Liberté d’expression : qu’en est-il vraiment du "devoir de réserve" ?

jeudi 2 décembre 2021

Régulièrement invoqué par la "hiérarchie" pour faire comprendre aux personnels qu’ils ne doivent pas trop prendre part aux débats publics, le devoir de réserve fait partie de ces menaces pour tenter de réduire les agent.es de l’Education nationale à des exécutant.es.
La loi dite Le Pors de 1983 affirme dans l’article 6 que « la liberté d’opinion est garantie aux fonctionnaires. »
Encore heureux !

Mais qu’en est-il de l’expression de cette opinion ? La rumeur évoque son muselage par un supposé devoir de réserve.

Débrouillons le vrai du faux.

1. L’obligation ou devoir de réserve ne figure pas dans la loi mais...
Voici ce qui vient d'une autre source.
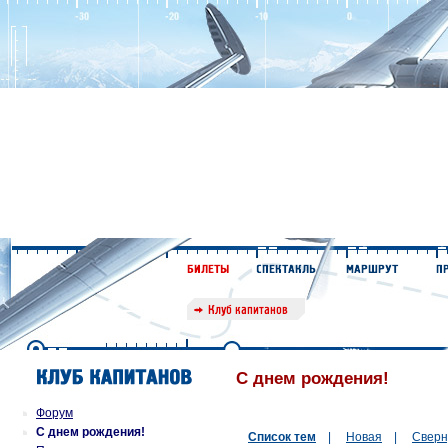
С днем рождения!
Форум
С днем рождения!
Список тем
|
Новая
|
Сверн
Le premier corollaire du principe de liberté d’opinion est la liberté d’expression, y compris syndicale, comme le confirme régulièrement et constamment le Conseil d’État. En 1993, celui-ci affirme que le devoir de réserve « s’impose à tout agent public » mais… Les jurisprudences nuancent ce propos général. C’est la position hiérarchique du fonctionnaire qui détermine l’importance de ce devoir de réserve. En clair, plus on monte dans la hiérarchie et plus on se rapproche du politique, moins on a le droit de l’ouvrir. Et donc plus on est « petit » dans la hiérarchie, moins ce devoir s’applique.
La liberté d’expression de l’agent public est donc réelle mais limitée aux garde-fous de la loi : la jurisprudence des tribunaux ne sanctionne que les écarts de langage ou de comportement à l’égard du service, de la hiérarchie ou des collègues.

Il est donc possible (souhaitable ?) pour les agents d’exprimer publiquement leur opinion : en répondant aux questions d’un journaliste, par exemple. Ou en diffusant une information aux parents d’élèves sous pli fermé. Il faut cependant reconnaître que l’expression publique est mieux tolérée par la hiérarchie quand elle est « sous étiquette » syndicale.

2. Les tentatives de bâillonner la liberté d’expression des agents

Le Sénat s’y est essayé sans succès en 2016 en tentant d’introduire le devoir de réserve dans la loi. En 2019, Blanquer renouvelle l’assaut dans sa fameuse loi sur l’école de la « confiance ». Le Conseil d’État a invalidé l’article proposé. Le dernier mot est revenu au Sénat, qui a figé le texte sous cette forme : « L’engagement et l’exemplarité des personnels de l’Éducation nationale confortent leur autorité dans la classe et l’établissement et contribuent au lien de confiance qui doit unir les élèves et leur famille au service public de l’éducation. Ce lien implique le respect des élèves et de leur famille à l’égard des professeurs, de l’ensemble des personnels et de l’institution scolaire. ». Aujourd’hui, l’application de cette loi est encore pleine d’inconnues et nous appelle à un devoir de vigilance.

3. Les limites déontologiques à la liberté d’expression

Le secret professionnel concerne les informations dont l’agent a connaissance dans le cadre de ses fonctions relatives à la santé, au comportement, à la situation personnelle d’une personne.
La neutralité et la laïcité signifient que dans l’exercice de sa profession, l’agent ne peut laisser penser qu’il favorise une partie des usagers du fait de ses opinions.
La discrétion professionnelle interdit de divulguer en dehors du cadre professionnel la situation personnelle et administrative des élèves ou des collègues.
Il convient de rappeler que dans toutes les situations d’expression publique (manif, mobilisation dans le cadre d’une fermeture de classe...), c’est le caractère collectif qui nous prémunit le mieux des velléités de nous faire taire. Le syndicat reste la meilleure arme de défense, l’autocensure la pire.